Posts tagged ‘caching’

April 9, 2011

3 simple steps to adopt cloud computing

Cloud computing is now synonymous with Flexible Provisioning and Scale. Find out below if you are taking full advantage of cloud computing.

The As Is deployment – lowest adoption cost, reasonable benefits:

Move the server application “as is” to a cloud server. This is nothing but a co-located server, at Amazon for example. The provisioning and maintenance of the application is still a self driven task.

The win is in the dynamic on demand provisioning. Easy to compute the ROI here. Let us say that your application needs to be available all year round – but cater to seasonal demands. Say it costs $400 to host your application to cater to peak demand. You would end up paying 12*400 = $4800 per annum to keep your application up. Most of the time it would be under utilized. Cloud computing has made it really simple to change your compute capacity as easily as setting a reminder in your out look calender. With amazon or google, you could just log into the admin panel and say that you need additional resources only on certain dates. At the end of the month you get billed for the amount of resources you actually consume.

The Managed RDBMS deployment – reasonably low adoption cost, reasonable benefits:

A lot of work has to be done to ensure that the application is available. i.e. a replication strategy and policy to keep the database available. This is still a lot of effort and money. The alternative is a managed RDBMS, where the provider (amazon or google) manages the database. They worry about keeping the data safe from being lost. Much harder to do the ROI here – as the time spent in managing this would have to be offset against opportunity costs. Note that there would be some amount of code restructuring (not a lot) to get this going. An example of this is the Amazon MySQL RDS. At the time of writing, google is yet to announce the availability of their hosted sql service.

The Application Rewrite – highest adoption cost, highest benefits (arguably)

If your goal is to write an application which scales very well then you should consider a complete application rewrite to take advantage of the storage APIs. Hosted RDBMS is still a single machine (or a cluster) running a database server – with bottlenecks – be it memory, cpu, networ or disk.

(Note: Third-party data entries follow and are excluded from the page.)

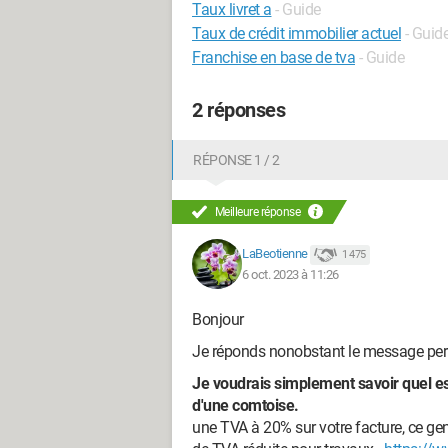
Taux livret a
- Guide
Taux de crédit immobilier actuel
- Guid
Franchise en base de tva
- Guide
2 réponses
RÉPONSE 1 / 2
Meilleure réponse
LaBeotienne
1 475
6 oct. 2023 à 11:26
Bonjour
Je réponds nonobstant le message pert
Je voudrais simplement savoir quel est
d'une c
une TVA à 20% sur votre facture, ce ge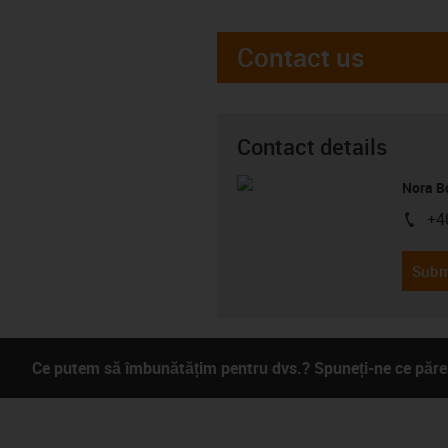
Contact us
Contact details
Nora B
+4
igus-i
Subm
Ce putem să îmbunătățim pentru dvs.? Spuneți-ne ce părer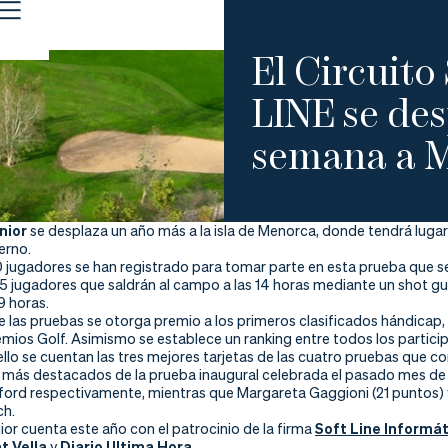
El Circuit
LINE se des
semana a 
nior
se desplaza un año más a la isla de Menorca, donde tendrá lug
erno.
0 jugadores se han registrado para tomar parte en esta prueba que se
5 jugadores que saldrán al campo a las 14 horas mediante un shot gun
9 horas.
 las pruebas se otorga premio a los primeros clasificados hándicap, 
emios Golf. Asimismo se establece un ranking entre todos los partici
 ello se cuentan las tres mejores tarjetas de las cuatro pruebas que 
 más destacados de la prueba inaugural celebrada el pasado mes de 
ford respectivamente, mientras que Margareta Gaggioni (21 puntos) y
ch.
nior cuenta este año con el patrocinio de la firma
Soft Line Informát
t Vella
y
Diario Ultima Hora
.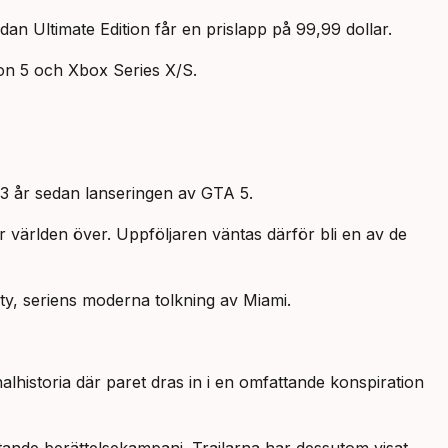
n Ultimate Edition får en prislapp på 99,99 dollar.
ion 5 och Xbox Series X/S.
3 år sedan lanseringen av GTA 5.
 världen över. Uppföljaren väntas därför bli en av de
City, seriens moderna tolkning av Miami.
historia där paret dras in i en omfattande konspiration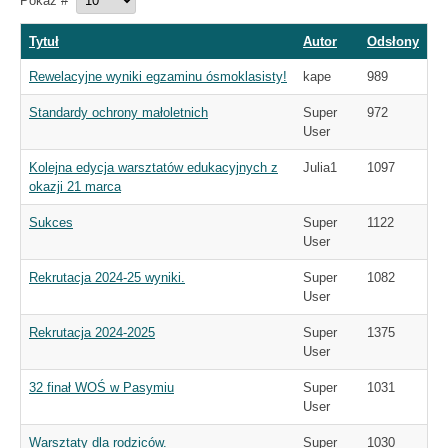
Pokaż #
Tytuł
Autor
Odsłony
Rewelacyjne wyniki egzaminu ósmoklasisty!
kape
989
Standardy ochrony małoletnich
Super
972
User
Kolejna edycja warsztatów edukacyjnych z
Julia1
1097
okazji 21 marca
Sukces
Super
1122
User
Rekrutacja 2024-25 wyniki.
Super
1082
User
Rekrutacja 2024-2025
Super
1375
User
32 finał WOŚ w Pasymiu
Super
1031
User
Warsztaty dla rodziców.
Super
1030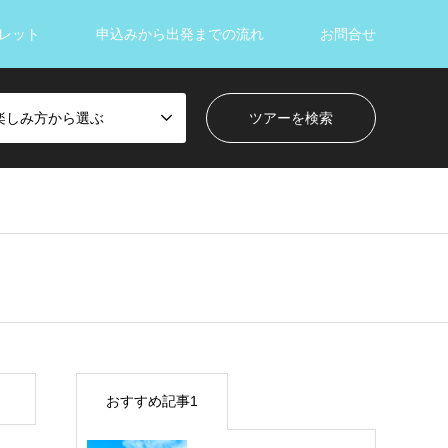
レット
申込みから出発までの流れ
お問合せ
楽しみ方から選ぶ
おすすめ記事1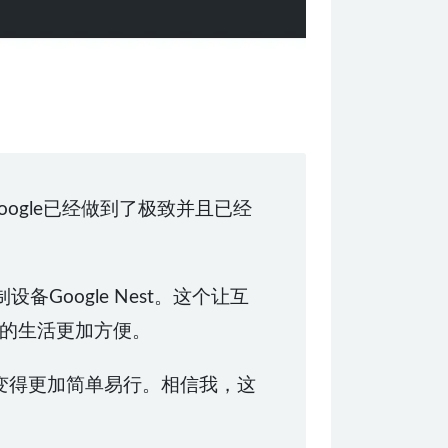
ogle已经做到了极致并且已经
备Google Nest。这个让互
的生活更加方便。
程变得更加简单易行。相信我，这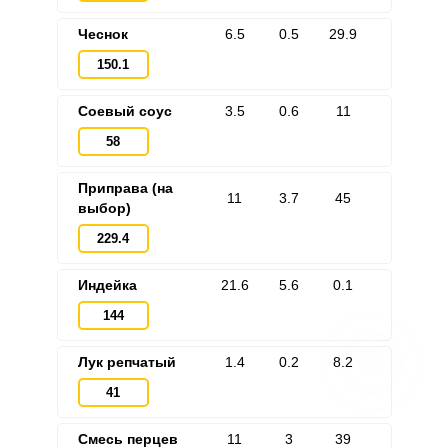
Чеснок
6.5
0.5
29.9
150.1
Соевый соус
3.5
0.6
11
58
Приправа (на
11
3.7
45
выбор)
229.4
Индейка
21.6
5.6
0.1
144
Лук репчатый
1.4
0.2
8.2
41
Смесь перцев
11
3
39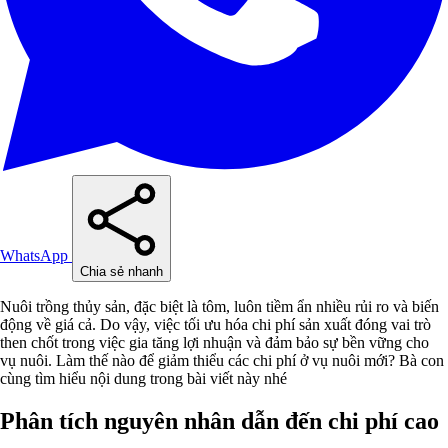
WhatsApp
Chia sẻ nhanh
Nuôi trồng thủy sản, đặc biệt là tôm, luôn tiềm ẩn nhiều rủi ro và biến
động về giá cả. Do vậy, việc tối ưu hóa chi phí sản xuất đóng vai trò
then chốt trong việc gia tăng lợi nhuận và đảm bảo sự bền vững cho
vụ nuôi. Làm thế nào để giảm thiểu các chi phí ở vụ nuôi mới? Bà con
cùng tìm hiểu nội dung trong bài viết này nhé
Phân tích nguyên nhân dẫn đến chi phí cao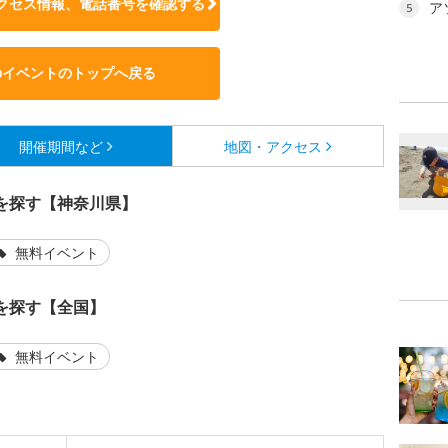
クセス情報、電話番号を確認する
ア
5
のイベントのトップへ戻る
開催期間など
地図・アクセス
を探す【神奈川県】
無料イベント
を探す【全国】
無料イベント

Cloud computing offers storage APIs to access and manage data unlike traditional methods of file or rdbms storage. Because of the underlying architectural differences, cloud datastore offers better scalability – http://labs.google.com/papers/bigtable.html.

Advertisements
April 8, 2011

Performance Engineering – SSD file systems.

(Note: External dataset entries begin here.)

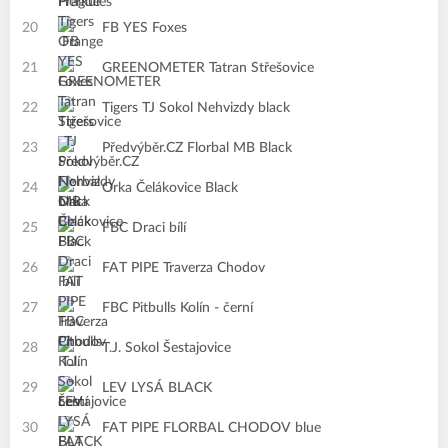
20
FB YES Foxes
21
GREENOMETER Tatran Střešovice
22
Tigers TJ Sokol Nehvizdy black
23
Předvýběr.CZ Florbal MB Black
24
Orka Čelákovice Black
25
FBC Draci bílí
26
FAT PIPE Traverza Chodov
27
FBC Pitbulls Kolín - černí
28
T.J. Sokol Šestajovice
29
LEV LYSÁ BLACK
30
FAT PIPE FLORBAL CHODOV blue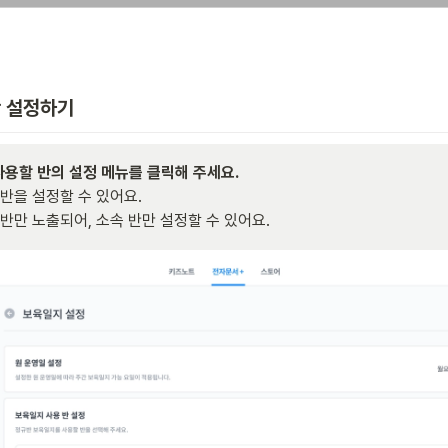
반 설정하기
체 반을 설정할 수 있어요.

속 반만 노출되어, 소속 반만 설정할 수 있어요.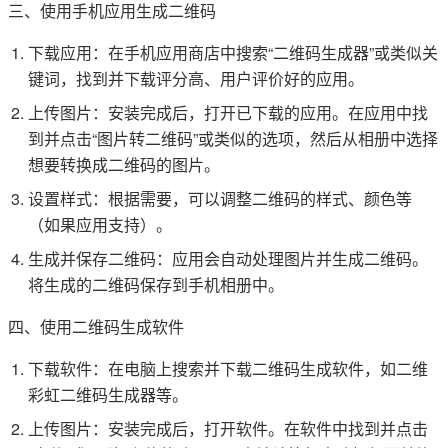
三、使用手机应用生成二维码
下载应用：在手机应用商店中搜索“二维码生成器”或类似关
键词，找到并下载评分高、用户评价好的应用。
上传图片：安装完成后，打开已下载的应用。在应用中找
到并点击“图片转二维码”或类似的选项，然后从相册中选择
想要转换成二维码的图片。
设置样式：根据需要，可以调整二维码的样式、颜色等
（如果应用支持）。
生成并保存二维码：应用会自动处理图片并生成二维码。
将生成的二维码保存到手机相册中。
四、使用二维码生成软件
下载软件：在电脑上搜索并下载二维码生成软件，如二维
彩虹二维码生成器等。
上传图片：安装完成后，打开软件。在软件中找到并点击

Solid state device threatens to challenge and change existing computing paradigms.

While traditional disk access times are of the order of a few milli seconds, ssd access times are under 100 micro seconds for reads and writes respectively. Speeding up by a factor of 100. And that is significant.

Operating system components have evolved over the last 4 decades at a much slower speed. For an enterprise platform like IBM AIX or HPUX it takes A few years (my guess is a minimum 6) to push a new technology. The cycle is as follows – a new hardware technology is invented. OS vendors take a few years to adopt and evangelize. Enterprise customers longer to test, adopt and deploy.

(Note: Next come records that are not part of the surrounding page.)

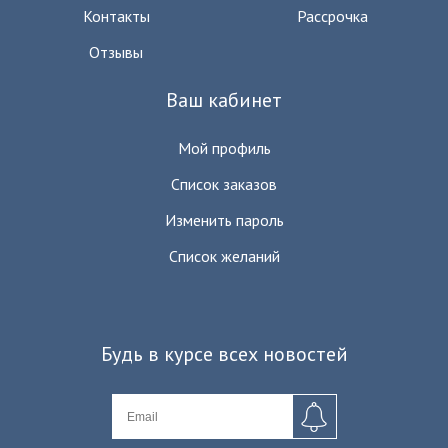
Контакты
Рассрочка
Отзывы
Ваш кабинет
Мой профиль
Список заказов
Изменить пароль
Список желаний
Будь в курсе всех новостей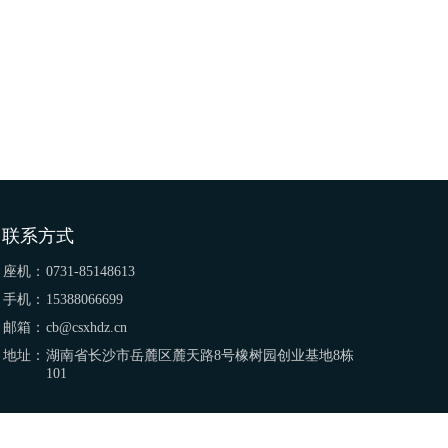
联系方式
座机：
0731-85148613
手机：
15388066699
邮箱：
cb@csxhdz.cn
地址：
湖南省长沙市岳麓区麓天路8号橡树园创业基地8栋
101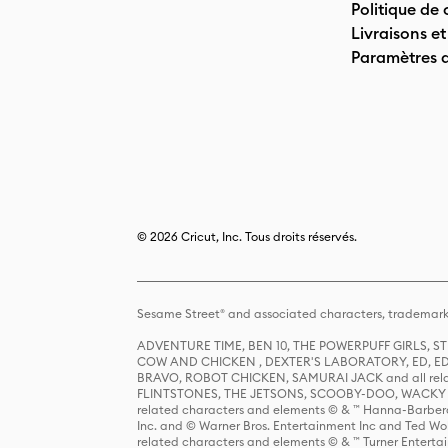
Politique de 
Livraisons et
Paramètres 
© 2026 Cricut, Inc. Tous droits réservés.
Sesame Street® and associated characters, trademark
ADVENTURE TIME, BEN 10, THE POWERPUFF GIRLS,
COW AND CHICKEN , DEXTER'S LABORATORY, ED, ED
BRAVO, ROBOT CHICKEN, SAMURAI JACK and all relat
FLINTSTONES, THE JETSONS, SCOOBY-DOO, WACKY RAC
related characters and elements © & ™ Hanna-Barbera
Inc. and © Warner Bros. Entertainment Inc and Ted Wo
related characters and elements © & ™ Turner Ente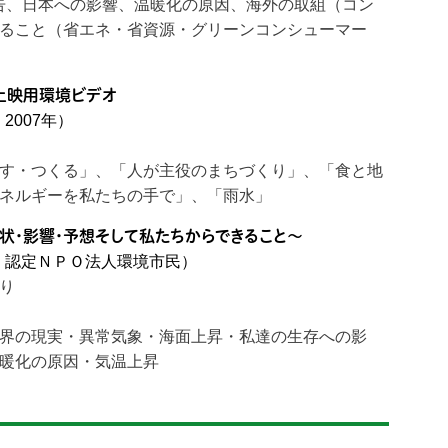
報告、日本への影響、温暖化の原因、海外の取組（コン
ること（省エネ・省資源・グリーンコンシューマー
上映用環境ビデオ
2007年）
す・つくる」、「人が主役のまちづくり」、「食と地
ネルギーを私たちの手で」、「雨水」
状・影響・予想そして私たちからできること〜
年、認定ＮＰＯ法人環境市民）
り
界の現実・異常気象・海面上昇・私達の生存への影
暖化の原因・気温上昇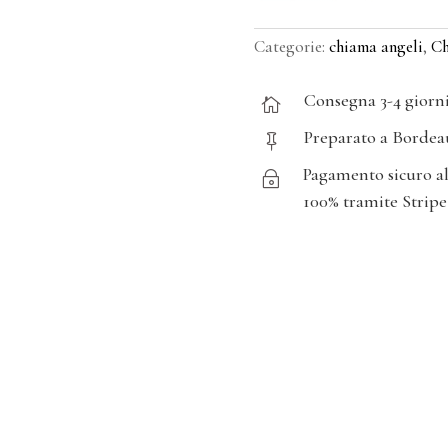
Categorie:
chiama angeli
,
Ch
Consegna 3-4 giorn

Preparato a Bordea

Pagamento sicuro a
~
100% tramite Stripe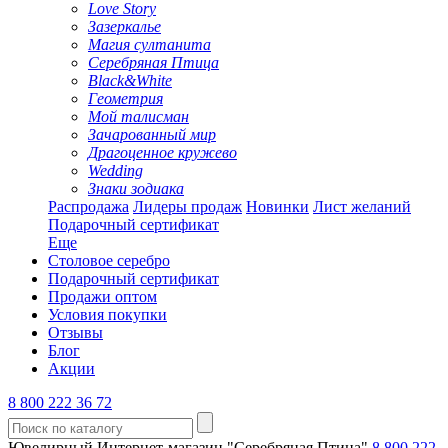
Love Story
Зазеркалье
Магия султанита
Серебряная Птица
Black&White
Геометрия
Мой талисман
Зачарованный мир
Драгоценное кружево
Wedding
Знаки зодиака
Распродажа
Лидеры продаж
Новинки
Лист желаний
Подарочный сертификат
Еще
Столовое серебро
Подарочный сертификат
Продажи оптом
Условия покупки
Отзывы
Блог
Акции
8 800 222 36 72
Ювелирный Интернет-магазин "Серебряная Птица"
8 800 222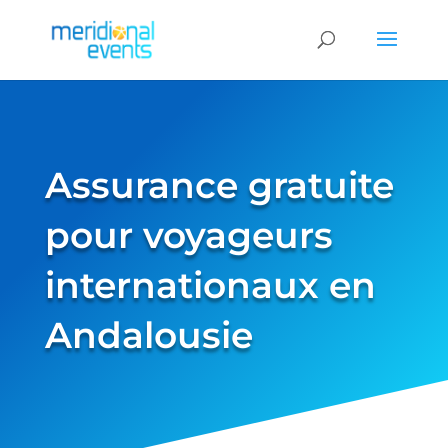
Assurance gratuite
pour voyageurs
internationaux en
Andalousie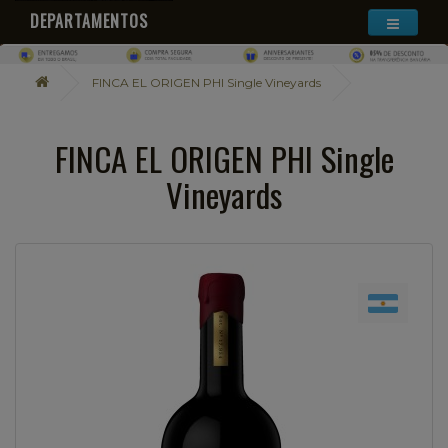
DEPARTAMENTOS
FINCA EL ORIGEN PHI Single Vineyards
FINCA EL ORIGEN PHI Single
Vineyards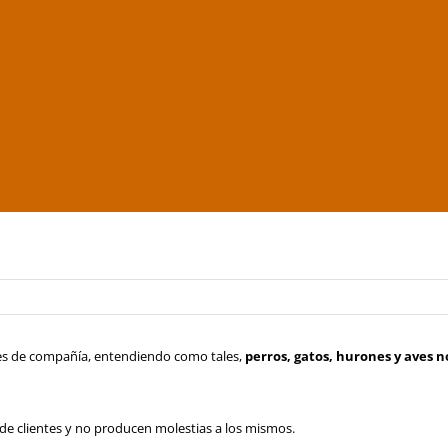
les de compañía, entendiendo como tales,
perros, gatos, hurones y aves n
 de clientes y no producen molestias a los mismos.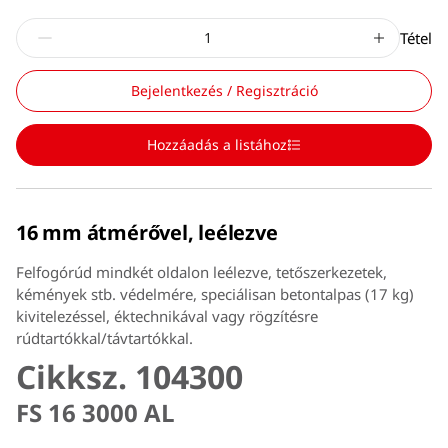
Tétel
Bejelentkezés / Regisztráció
Hozzáadás a listához
16 mm átmérővel, leélezve
Felfogórúd mindkét oldalon leélezve, tetőszerkezetek,
kémények stb. védelmére, speciálisan betontalpas (17 kg)
kivitelezéssel, éktechnikával vagy rögzítésre
rúdtartókkal/távtartókkal.
Cikksz. 104300
FS 16 3000 AL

SSD promises to deliver better performance by lowering IO latency and increasing throughput. File systems have evolved to do the same. Specialized caches have been invented to speed up performance. For example directory name lookup cache, page cache, inode cache, large directory cache, buffer cache and so on.

Quite a lot of focus is on being clever with reads and writes of application data. Engineers go to great extents to squeeze the last bit of performance out of the system. Sadly performance is not a main consideration during implementation (functionality is) and is often times applied as an afterthought.

The result is hacks rather than elegant solutions to performance issues.

Coming back to SSDs – a large portion of the file system implementation has to be re looked at and parts of it have to be thrown away completely. Especially true when complete filesystems are laid out on SSD. We need to look at how filesystems can take advantage of SSDs.

April 7, 2011

Balance File System Caching and Flushing policies

Most file-systems have intelligent caching policies. The policies are designed to increase the throughput and decrease IO latency rates thereby providing faster service times to the users and applications. Based on the nature of the workload, appropriate caching policies can be set to achieve maximum cache-hit rates.

However, this works as long as there is enough memory to store revisited pages. Once the number of pages cached exceeds the set memory limit, the file-system decides to reclaim space by flushing older pages to the storage. If flushing is not done frequently, a lot of data may suddenly be dumped on the disk leading to storage bottleneck.

Depending on storage bandwidth, flushing large amount of file-system data can lead to very large service times for the users or the application. For all-round good performance one thus needs to also look at how frequently and how much of data is flushed to the storage. Just like caching policies should take into account the nature of workload, flushing policies should take into account the nature of storage and storage i/o bandwidths.

A good sustained file-system performance is possible only when both, caching and flushing, policies are set optimally.